Items from a data source ▸
╔══

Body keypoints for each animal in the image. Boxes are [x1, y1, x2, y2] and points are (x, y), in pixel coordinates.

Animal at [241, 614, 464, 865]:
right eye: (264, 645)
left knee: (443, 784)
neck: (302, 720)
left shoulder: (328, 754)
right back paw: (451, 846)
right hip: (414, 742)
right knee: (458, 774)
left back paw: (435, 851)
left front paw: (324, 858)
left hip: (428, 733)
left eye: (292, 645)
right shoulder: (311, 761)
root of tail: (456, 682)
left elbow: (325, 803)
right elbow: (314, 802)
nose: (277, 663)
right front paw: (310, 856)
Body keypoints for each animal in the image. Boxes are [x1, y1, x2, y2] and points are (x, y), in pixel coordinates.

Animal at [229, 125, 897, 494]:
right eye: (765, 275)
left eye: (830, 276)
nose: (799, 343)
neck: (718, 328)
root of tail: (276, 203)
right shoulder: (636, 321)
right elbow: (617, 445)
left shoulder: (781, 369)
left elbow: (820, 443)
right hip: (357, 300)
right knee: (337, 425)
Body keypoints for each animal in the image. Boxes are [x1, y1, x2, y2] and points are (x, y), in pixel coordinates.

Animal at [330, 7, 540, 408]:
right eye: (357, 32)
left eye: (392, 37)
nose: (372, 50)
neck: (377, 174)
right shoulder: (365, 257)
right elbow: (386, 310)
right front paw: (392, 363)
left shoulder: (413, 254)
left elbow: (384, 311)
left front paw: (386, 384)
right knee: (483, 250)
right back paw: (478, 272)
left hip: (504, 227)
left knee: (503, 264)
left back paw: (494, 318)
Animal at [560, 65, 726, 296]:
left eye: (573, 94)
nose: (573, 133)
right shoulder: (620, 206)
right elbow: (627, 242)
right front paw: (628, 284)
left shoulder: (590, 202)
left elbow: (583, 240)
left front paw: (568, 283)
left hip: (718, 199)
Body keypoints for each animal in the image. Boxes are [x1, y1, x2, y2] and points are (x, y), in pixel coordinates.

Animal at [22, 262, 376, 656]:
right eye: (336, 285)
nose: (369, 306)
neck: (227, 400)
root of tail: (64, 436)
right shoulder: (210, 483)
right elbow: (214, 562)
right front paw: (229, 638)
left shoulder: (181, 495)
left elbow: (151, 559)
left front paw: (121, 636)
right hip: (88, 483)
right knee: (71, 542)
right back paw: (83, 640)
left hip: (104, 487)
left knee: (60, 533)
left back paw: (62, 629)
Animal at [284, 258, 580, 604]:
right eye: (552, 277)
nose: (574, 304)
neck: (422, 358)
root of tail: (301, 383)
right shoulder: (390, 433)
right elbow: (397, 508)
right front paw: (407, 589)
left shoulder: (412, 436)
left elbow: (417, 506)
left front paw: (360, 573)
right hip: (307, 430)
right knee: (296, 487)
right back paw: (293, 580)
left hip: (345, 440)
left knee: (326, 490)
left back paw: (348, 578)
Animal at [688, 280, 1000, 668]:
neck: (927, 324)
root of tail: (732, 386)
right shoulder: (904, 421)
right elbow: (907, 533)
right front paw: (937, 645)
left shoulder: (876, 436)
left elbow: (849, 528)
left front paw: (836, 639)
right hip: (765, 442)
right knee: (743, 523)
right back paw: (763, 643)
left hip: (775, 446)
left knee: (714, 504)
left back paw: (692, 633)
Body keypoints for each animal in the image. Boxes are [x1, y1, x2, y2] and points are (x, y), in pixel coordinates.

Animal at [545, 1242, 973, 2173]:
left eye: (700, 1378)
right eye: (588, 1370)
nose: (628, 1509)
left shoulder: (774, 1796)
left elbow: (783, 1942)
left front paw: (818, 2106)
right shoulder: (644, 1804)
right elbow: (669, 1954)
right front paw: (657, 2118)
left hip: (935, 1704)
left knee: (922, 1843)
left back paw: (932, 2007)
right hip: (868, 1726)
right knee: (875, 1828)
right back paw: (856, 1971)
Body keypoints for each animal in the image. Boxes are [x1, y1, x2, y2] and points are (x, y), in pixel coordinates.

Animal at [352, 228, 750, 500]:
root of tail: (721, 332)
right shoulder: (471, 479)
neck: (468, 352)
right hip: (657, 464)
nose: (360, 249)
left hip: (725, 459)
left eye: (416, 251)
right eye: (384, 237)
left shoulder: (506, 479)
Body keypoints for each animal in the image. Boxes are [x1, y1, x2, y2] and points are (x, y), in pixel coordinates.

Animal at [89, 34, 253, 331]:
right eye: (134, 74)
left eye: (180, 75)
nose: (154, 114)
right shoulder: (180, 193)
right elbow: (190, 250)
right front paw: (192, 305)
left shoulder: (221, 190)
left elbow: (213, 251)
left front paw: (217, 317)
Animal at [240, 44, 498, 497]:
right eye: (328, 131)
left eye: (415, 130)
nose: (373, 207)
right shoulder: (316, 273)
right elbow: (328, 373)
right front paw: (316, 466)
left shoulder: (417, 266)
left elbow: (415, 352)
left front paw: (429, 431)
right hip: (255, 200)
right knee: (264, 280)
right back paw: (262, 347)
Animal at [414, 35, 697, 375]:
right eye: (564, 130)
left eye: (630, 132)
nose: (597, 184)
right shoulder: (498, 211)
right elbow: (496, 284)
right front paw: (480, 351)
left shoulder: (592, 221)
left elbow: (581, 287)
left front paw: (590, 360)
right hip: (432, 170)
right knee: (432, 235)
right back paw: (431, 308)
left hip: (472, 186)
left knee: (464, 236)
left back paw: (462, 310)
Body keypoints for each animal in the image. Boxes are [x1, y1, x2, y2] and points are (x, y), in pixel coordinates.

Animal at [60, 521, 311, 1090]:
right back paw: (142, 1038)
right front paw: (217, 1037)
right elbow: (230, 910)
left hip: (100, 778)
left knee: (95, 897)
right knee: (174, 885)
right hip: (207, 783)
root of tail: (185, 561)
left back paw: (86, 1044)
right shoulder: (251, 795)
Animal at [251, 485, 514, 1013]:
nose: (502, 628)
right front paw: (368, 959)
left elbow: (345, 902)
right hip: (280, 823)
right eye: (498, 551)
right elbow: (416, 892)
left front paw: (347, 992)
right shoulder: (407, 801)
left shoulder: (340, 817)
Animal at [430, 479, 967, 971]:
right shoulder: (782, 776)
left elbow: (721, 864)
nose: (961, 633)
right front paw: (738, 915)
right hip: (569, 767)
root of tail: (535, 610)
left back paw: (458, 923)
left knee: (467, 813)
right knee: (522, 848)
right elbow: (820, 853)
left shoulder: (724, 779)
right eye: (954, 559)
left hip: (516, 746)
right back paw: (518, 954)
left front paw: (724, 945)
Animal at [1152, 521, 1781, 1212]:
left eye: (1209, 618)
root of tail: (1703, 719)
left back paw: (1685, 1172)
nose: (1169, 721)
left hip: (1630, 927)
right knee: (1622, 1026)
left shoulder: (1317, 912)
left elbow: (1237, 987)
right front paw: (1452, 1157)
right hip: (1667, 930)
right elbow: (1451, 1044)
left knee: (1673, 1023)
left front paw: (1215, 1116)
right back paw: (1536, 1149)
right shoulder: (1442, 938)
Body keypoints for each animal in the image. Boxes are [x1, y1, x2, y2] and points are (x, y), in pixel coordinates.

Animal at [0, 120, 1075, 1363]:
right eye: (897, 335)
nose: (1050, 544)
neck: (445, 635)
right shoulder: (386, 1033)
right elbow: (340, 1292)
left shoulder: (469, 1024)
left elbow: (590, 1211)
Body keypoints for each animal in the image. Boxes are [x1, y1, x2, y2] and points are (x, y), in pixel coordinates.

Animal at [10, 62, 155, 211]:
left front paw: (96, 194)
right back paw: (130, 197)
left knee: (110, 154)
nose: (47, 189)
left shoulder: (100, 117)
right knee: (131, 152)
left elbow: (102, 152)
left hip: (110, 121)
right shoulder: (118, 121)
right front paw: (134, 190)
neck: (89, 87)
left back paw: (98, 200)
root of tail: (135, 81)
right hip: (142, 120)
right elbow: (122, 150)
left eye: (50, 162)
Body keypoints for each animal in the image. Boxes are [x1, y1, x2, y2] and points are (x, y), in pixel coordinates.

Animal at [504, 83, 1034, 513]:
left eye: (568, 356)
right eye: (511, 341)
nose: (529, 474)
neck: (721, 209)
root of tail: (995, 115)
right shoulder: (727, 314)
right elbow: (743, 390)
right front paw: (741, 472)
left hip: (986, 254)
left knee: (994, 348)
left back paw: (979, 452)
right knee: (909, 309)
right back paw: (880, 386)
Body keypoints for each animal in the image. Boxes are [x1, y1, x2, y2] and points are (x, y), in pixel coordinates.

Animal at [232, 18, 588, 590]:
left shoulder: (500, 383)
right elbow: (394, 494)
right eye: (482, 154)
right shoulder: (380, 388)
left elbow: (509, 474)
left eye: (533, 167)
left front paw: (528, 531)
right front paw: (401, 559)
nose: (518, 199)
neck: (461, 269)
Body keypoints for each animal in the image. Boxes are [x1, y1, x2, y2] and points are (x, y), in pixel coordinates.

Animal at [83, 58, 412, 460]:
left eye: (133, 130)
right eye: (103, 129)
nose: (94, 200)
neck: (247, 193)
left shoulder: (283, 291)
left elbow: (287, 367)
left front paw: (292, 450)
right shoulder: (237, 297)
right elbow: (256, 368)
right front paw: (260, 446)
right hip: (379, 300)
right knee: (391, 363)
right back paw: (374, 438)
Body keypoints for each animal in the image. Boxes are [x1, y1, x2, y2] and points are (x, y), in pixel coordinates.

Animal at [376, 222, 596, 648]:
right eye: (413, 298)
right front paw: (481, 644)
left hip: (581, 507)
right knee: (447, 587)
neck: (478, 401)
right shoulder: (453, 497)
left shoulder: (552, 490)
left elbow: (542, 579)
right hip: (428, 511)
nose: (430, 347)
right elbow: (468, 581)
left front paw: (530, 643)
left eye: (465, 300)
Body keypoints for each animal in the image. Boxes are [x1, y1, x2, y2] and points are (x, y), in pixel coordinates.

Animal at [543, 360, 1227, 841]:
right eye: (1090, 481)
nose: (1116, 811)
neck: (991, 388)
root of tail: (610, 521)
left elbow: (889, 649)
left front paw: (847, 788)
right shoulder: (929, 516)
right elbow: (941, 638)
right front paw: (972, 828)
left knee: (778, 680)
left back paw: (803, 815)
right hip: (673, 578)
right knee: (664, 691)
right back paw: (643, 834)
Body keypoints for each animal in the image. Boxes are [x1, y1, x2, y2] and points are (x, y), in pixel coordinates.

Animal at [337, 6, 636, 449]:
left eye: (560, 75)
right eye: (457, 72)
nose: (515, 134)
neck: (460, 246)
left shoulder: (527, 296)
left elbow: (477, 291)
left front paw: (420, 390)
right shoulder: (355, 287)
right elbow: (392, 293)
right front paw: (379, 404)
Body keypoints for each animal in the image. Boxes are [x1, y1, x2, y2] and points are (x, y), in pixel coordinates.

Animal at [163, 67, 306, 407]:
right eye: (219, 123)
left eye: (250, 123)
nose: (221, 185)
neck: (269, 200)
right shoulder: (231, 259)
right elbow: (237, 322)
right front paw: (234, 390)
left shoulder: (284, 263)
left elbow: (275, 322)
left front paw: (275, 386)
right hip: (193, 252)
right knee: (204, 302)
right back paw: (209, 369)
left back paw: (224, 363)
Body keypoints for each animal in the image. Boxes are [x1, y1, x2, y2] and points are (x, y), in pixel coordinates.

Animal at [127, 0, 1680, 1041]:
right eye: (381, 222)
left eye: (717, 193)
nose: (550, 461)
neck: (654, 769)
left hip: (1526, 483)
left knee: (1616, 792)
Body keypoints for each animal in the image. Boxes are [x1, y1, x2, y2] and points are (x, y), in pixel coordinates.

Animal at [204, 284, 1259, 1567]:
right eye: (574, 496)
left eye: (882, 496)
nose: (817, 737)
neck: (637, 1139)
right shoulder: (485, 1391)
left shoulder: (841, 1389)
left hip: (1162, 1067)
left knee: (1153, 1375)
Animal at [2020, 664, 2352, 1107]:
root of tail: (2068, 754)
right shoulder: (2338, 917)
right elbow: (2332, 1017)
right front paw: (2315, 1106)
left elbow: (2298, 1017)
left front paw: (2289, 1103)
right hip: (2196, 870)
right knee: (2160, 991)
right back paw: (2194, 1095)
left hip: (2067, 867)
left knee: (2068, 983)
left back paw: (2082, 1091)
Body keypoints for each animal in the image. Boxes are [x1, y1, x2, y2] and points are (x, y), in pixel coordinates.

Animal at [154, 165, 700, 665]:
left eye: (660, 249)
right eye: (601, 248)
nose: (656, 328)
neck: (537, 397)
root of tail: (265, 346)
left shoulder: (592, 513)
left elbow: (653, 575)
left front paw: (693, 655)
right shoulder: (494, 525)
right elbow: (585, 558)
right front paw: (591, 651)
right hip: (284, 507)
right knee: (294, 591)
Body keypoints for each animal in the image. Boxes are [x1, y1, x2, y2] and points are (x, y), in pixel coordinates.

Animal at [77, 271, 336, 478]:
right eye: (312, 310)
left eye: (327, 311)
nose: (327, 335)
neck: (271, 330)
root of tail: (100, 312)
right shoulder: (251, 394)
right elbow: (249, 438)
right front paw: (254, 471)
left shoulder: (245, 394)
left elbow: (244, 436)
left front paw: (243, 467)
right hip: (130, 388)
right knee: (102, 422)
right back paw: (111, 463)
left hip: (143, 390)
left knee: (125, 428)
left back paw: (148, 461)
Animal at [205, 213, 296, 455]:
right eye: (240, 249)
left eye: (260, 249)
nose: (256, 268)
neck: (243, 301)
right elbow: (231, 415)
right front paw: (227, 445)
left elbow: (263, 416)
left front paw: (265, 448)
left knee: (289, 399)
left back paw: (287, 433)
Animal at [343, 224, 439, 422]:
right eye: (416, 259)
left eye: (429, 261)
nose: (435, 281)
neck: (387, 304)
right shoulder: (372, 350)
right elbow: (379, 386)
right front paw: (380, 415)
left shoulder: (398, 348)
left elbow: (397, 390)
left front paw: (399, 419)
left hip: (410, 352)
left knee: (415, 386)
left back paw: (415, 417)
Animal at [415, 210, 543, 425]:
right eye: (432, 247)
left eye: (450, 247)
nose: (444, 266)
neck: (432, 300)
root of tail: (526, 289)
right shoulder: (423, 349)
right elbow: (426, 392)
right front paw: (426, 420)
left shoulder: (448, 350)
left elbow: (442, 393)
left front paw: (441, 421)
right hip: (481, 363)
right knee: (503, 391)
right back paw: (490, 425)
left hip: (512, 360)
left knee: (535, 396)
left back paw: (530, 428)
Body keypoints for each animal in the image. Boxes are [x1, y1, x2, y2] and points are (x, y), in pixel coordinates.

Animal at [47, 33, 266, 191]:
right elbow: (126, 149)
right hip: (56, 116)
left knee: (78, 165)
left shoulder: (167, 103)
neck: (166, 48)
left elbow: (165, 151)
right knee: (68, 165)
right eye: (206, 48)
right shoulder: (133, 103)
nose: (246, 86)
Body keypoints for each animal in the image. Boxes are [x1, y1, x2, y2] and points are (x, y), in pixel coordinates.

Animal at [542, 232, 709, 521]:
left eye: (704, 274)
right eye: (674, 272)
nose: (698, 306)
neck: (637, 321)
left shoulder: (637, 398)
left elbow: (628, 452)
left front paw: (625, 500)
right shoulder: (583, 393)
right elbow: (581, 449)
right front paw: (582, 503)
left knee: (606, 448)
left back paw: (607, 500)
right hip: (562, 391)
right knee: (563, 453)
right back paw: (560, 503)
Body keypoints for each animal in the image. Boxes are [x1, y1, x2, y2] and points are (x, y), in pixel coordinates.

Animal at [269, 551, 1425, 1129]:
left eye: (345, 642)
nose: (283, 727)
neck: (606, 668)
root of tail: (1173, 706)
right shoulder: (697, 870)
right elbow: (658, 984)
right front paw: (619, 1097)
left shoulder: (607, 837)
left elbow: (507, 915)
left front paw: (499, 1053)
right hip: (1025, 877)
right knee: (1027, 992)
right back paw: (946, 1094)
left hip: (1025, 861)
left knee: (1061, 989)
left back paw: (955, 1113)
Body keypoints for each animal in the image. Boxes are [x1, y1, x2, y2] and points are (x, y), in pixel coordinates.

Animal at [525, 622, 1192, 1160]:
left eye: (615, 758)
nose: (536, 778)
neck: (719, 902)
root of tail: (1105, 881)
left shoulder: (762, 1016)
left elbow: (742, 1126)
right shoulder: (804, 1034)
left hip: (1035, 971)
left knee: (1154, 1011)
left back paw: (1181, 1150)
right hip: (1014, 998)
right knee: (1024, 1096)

╚══

ASSIGNED TASK ▸
An exact, complete copy of the lines above from the one with "right front paw: (657, 2118)" through the one with "right shoulder: (180, 193)" is the whole answer.

SOLUTION ▸
right front paw: (657, 2118)
left hip: (935, 1704)
left knee: (922, 1843)
left back paw: (932, 2007)
right hip: (868, 1726)
right knee: (875, 1828)
right back paw: (856, 1971)
Body keypoints for each animal in the image. Boxes are [x1, y1, x2, y2] and points are (x, y), in pixel coordinates.

Animal at [352, 228, 750, 500]:
root of tail: (721, 332)
right shoulder: (471, 479)
neck: (468, 352)
right hip: (657, 464)
nose: (360, 249)
left hip: (725, 459)
left eye: (416, 251)
right eye: (384, 237)
left shoulder: (506, 479)
Body keypoints for each animal in the image. Boxes are [x1, y1, x2, y2] and points are (x, y), in pixel coordinates.

Animal at [89, 34, 253, 331]:
right eye: (134, 74)
left eye: (180, 75)
nose: (154, 114)
right shoulder: (180, 193)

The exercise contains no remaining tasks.